+++ Passage shown +++
News

Editorial: Targeting parent civility

Union pushes for civility policy for parent problems it won't quantify or detail

Palo Alto parents are well-known for both their active and generous support of teachers and the schools and their strong advocacy on behalf of their children — advocacy that can sometimes cross the line and lead to unpleasant interactions with teachers.

This is an age-old reality, made more complicated by the fact that some parents have the time to volunteer in the classroom and develop personal relationships with teachers, while others don't have that luxury and can feel isolated and not as connected with teachers or the school community. It can lead some to feel privileged and well cared for and others to feel shunned when raising concerns.

And some teachers and parents are outliers, failing to communicate with each other respectfully, efficiently and in a timely manner, leaving one or the other, or both, feeling aggrieved. Technology, in the form of text messaging, emails and cell phones, has only provided more opportunity for bad outcomes in parent-teacher communications.

The Palo Alto teachers' union wrongly thinks these challenges would be helped by adoption of a new district "civility" policy that would attempt to define inappropriate parent behavior and give teachers the right to demand that a parent who violates the policy leave the school grounds and be banned from campus for up to seven days or even face arrest under an existing Penal Code section that prohibits interference with school activities.

The union offers no specific proposal, nor any background statement or documentation of cases that warrant such remedies, which already exist in state law. Palo Alto Educators Association President Teri Baldwin told the school board's policy committee last week that teachers "have complained that they're getting emailed constantly by some parents at all hours of the night, sometimes very harshly, (and of) teachers being yelled at in meetings and administrators not stopping the meeting."

Baldwin told the Weekly she does not know how frequently incidents occur but said she knew of about eight "extreme" cases in the last two years throughout all Palo Alto schools.

Lana Conaway, who was hired by the district just three months ago as assistant superintendent of strategic initiatives and operations, also supported an undefined new policy, saying, "I think we need to have teeth, and a policy is the only thing that's going to give us the real teeth that we need to address this proactively."
+++ Supplied records +++
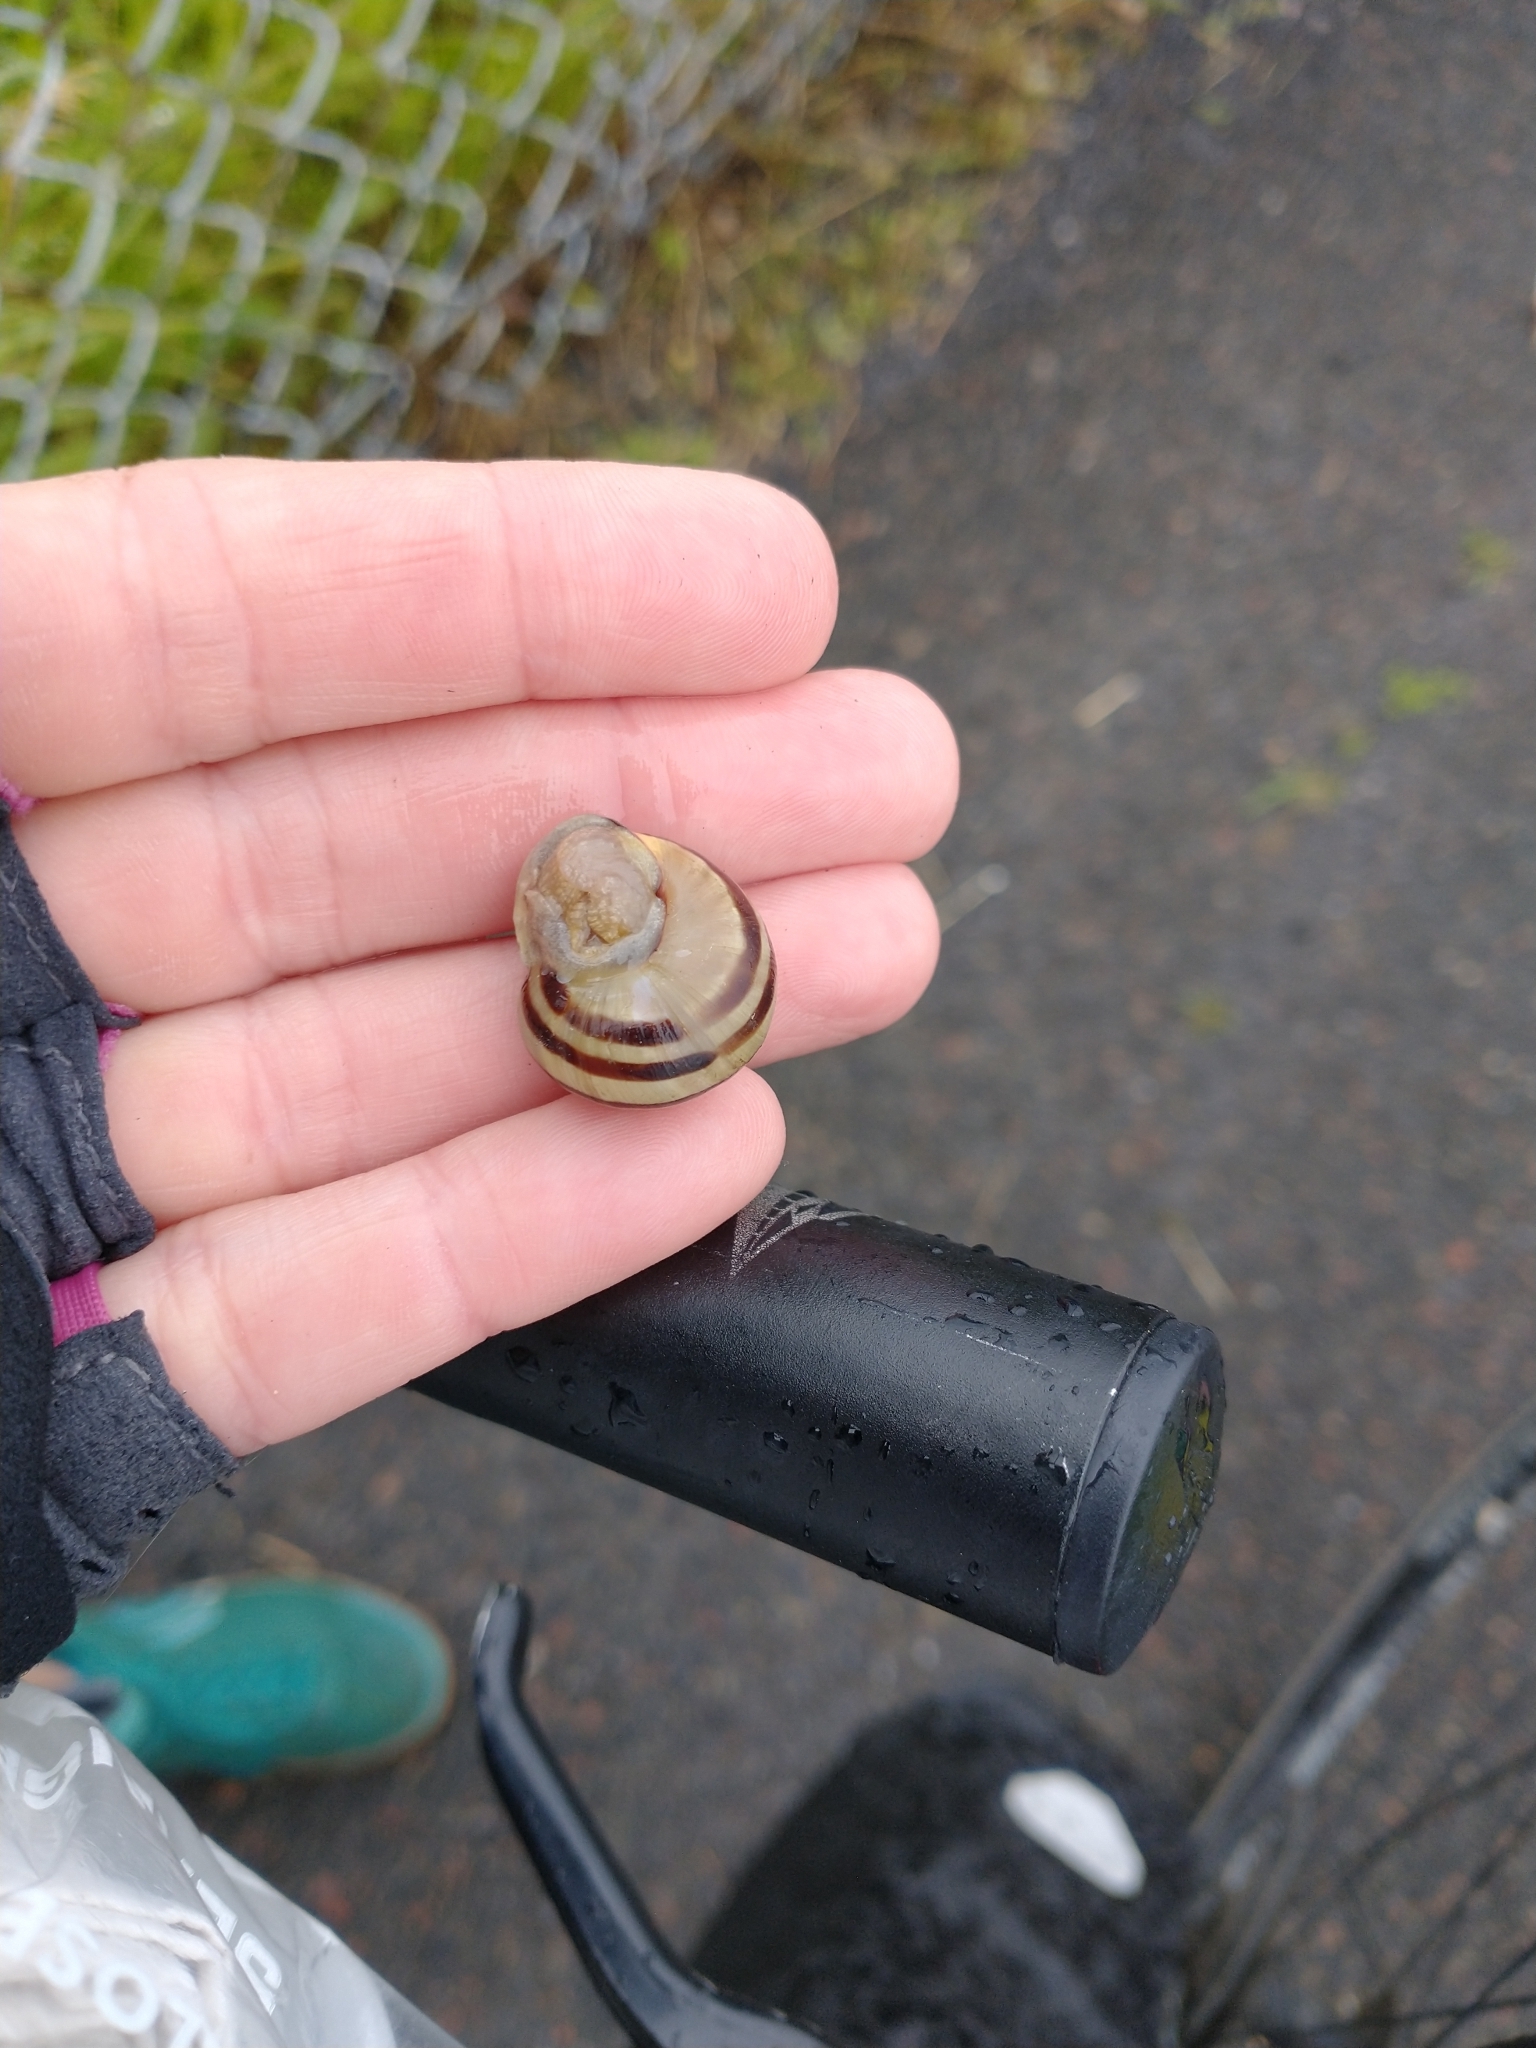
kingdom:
+++
+++ Supplied records +++
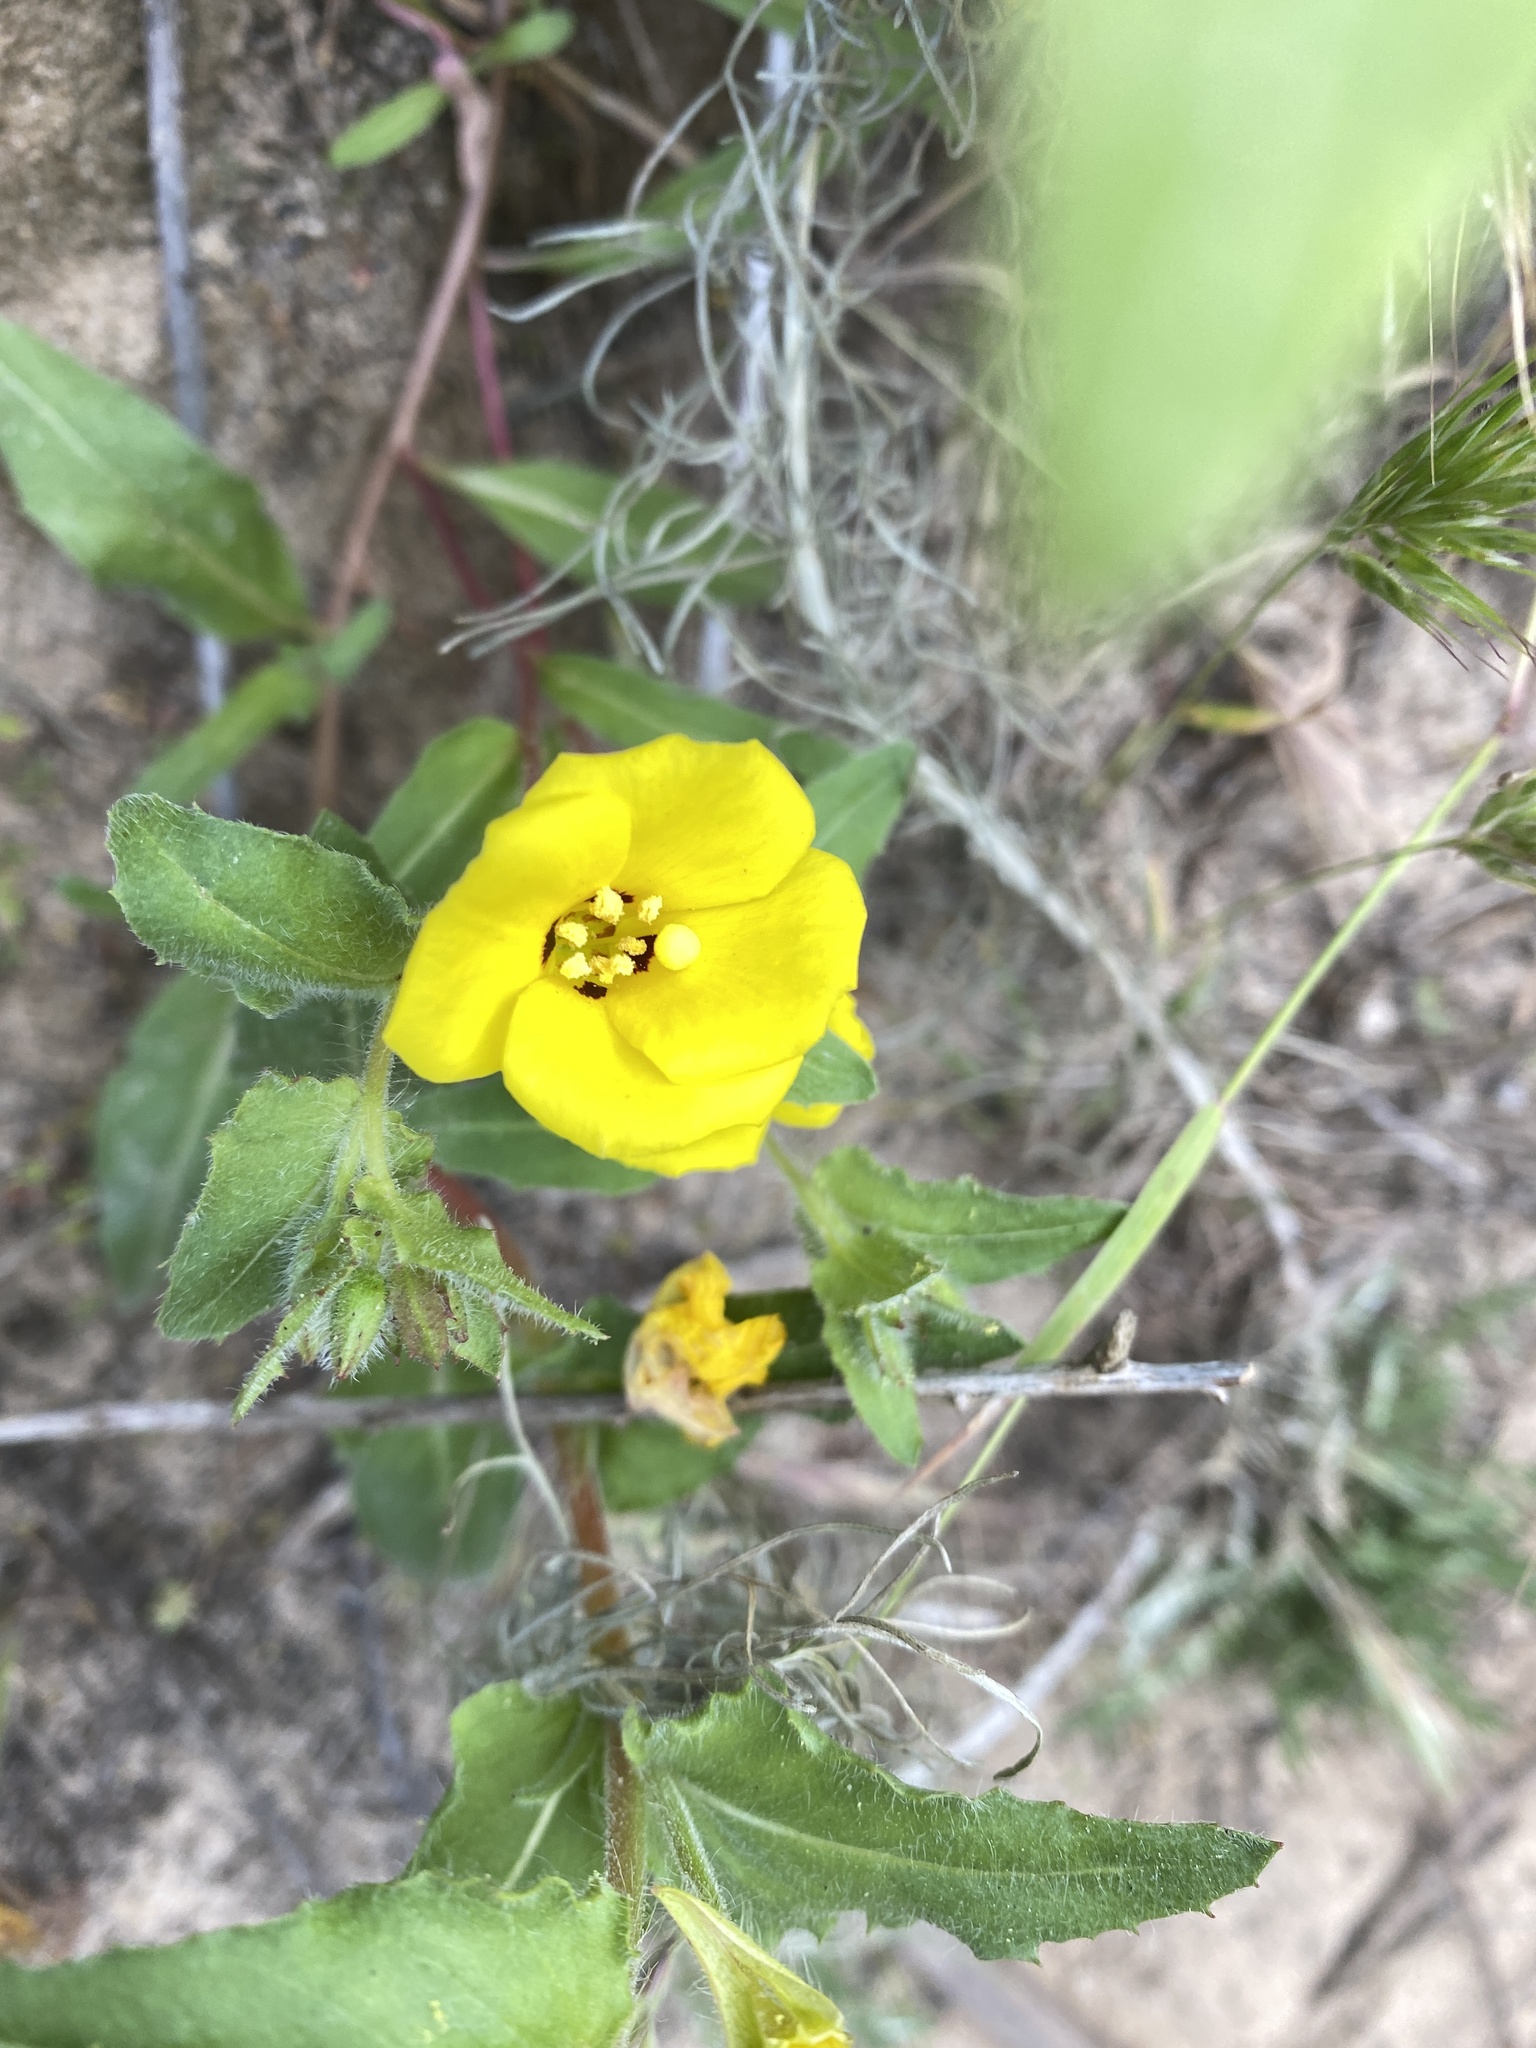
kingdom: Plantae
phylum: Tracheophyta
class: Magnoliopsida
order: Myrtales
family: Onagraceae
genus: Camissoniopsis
+++
+++ Supplied records +++
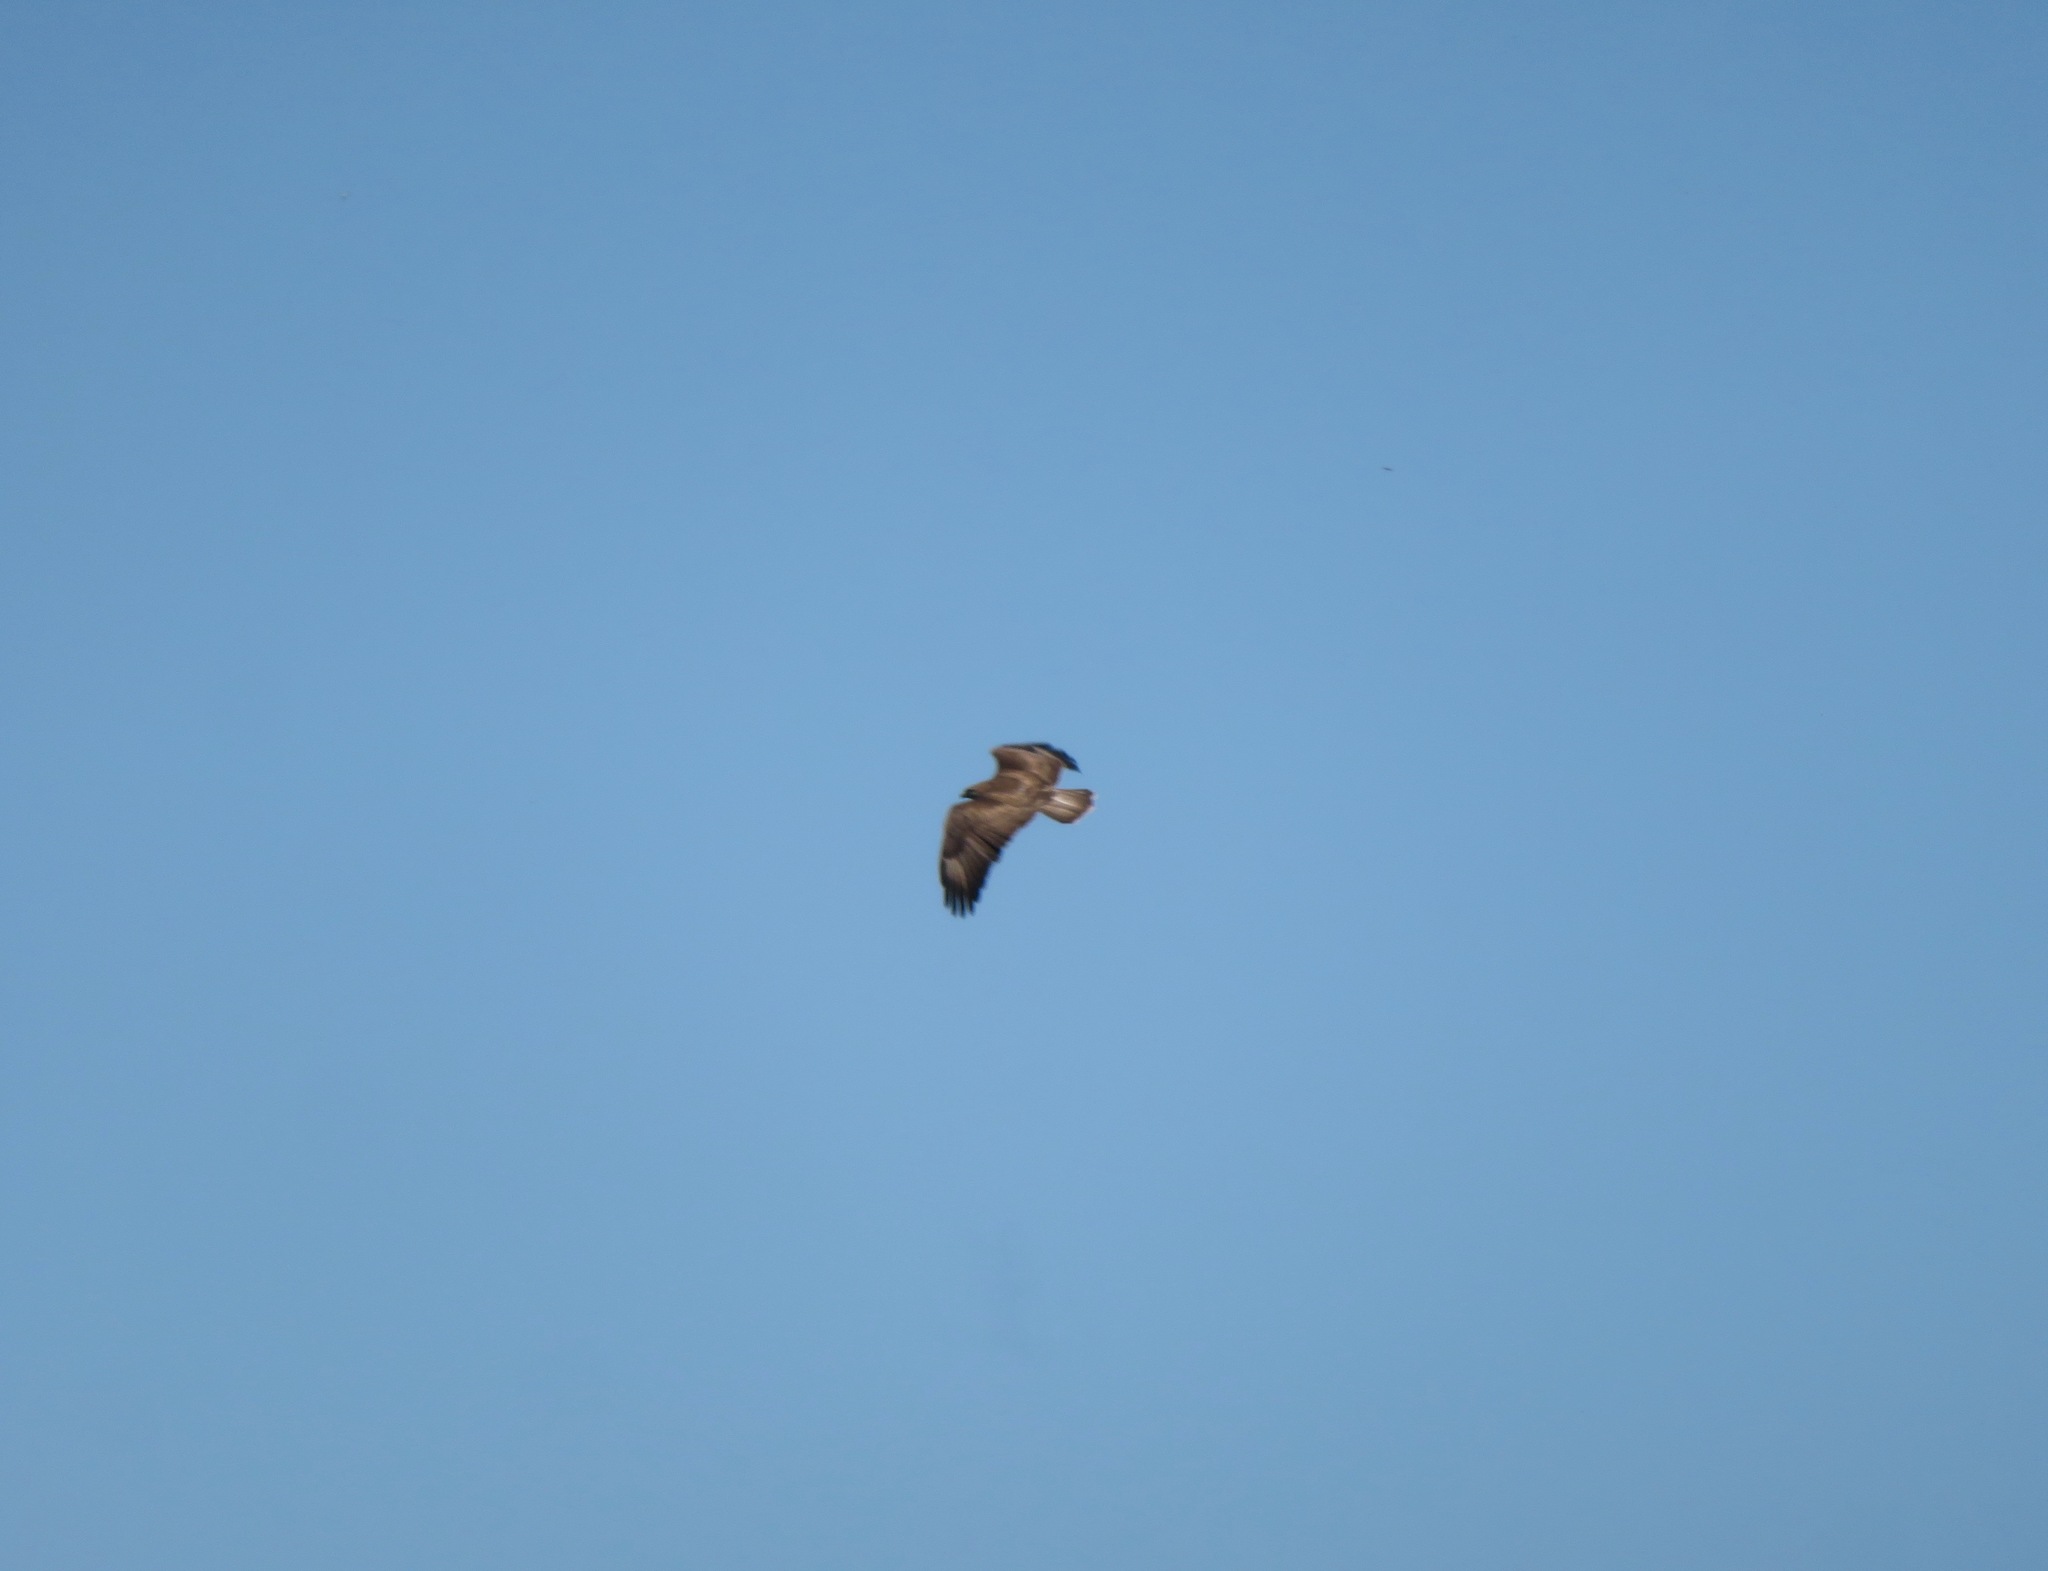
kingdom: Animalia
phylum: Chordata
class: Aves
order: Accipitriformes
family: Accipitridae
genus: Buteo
+++
→ Your tasks
a: From the editorial on parent civility, reproduce the passage that opens with the words "Baldwin told the Weekly" and ends after the words "Palo Alto schools.".
b: Carry on the editorial about the proposed parent civility policy from the point where it ends.

→ Answers for the tasks
a:
Baldwin told the Weekly she does not know how frequently incidents occur but said she knew of about eight "extreme" cases in the last two years throughout all Palo Alto schools.

b:
In an email to a skeptical parent, Conaway said she had "more reports than I am comfortable with regarding things being thrown at teachers, yelling and cursing, and calling names etc.," but when asked for details of these reports she told the Weekly that she was "not aware of any specific cases or within any specific year or timeframe of such misconduct."

We would hope for a bit more circumspection from a brand new senior administrator before lining up in favor of a policy of this sort.

The union and Conaway point to a Los Altos School District policy, adopted 10 years ago, as a possible model. It encourages "positive communication and discourages volatile, hostile or aggressive actions" and applies to parents "who harass staff with frequent and abusive emails" or speak in a "demanding, loud, insulting and/or demeaning manner." The policy comes with a "civility incident report" form. Los Altos Superintendent Jeffrey Baier said the policy is used "infrequently."

There could hardly be a more inopportune time for the district to spend time on a new policy that tries to codify acceptable parent behavior and give teachers "teeth" to deal with miscreants who send too many emails or raise their voices in meetings.

Over the last three years, multiple teachers have been fired for sexual harassment or assault; administrators at Paly, including Principal Kim Diorio, have been called out by the federal Office for Civil Rights and outside investigators for violations of district policies in their handling of sexual harassment and assault allegations; and the district has repeatedly failed to follow district policies and state and federal law regarding the handling of parent complaints.

And the union wants to make parent behavior an issue right now?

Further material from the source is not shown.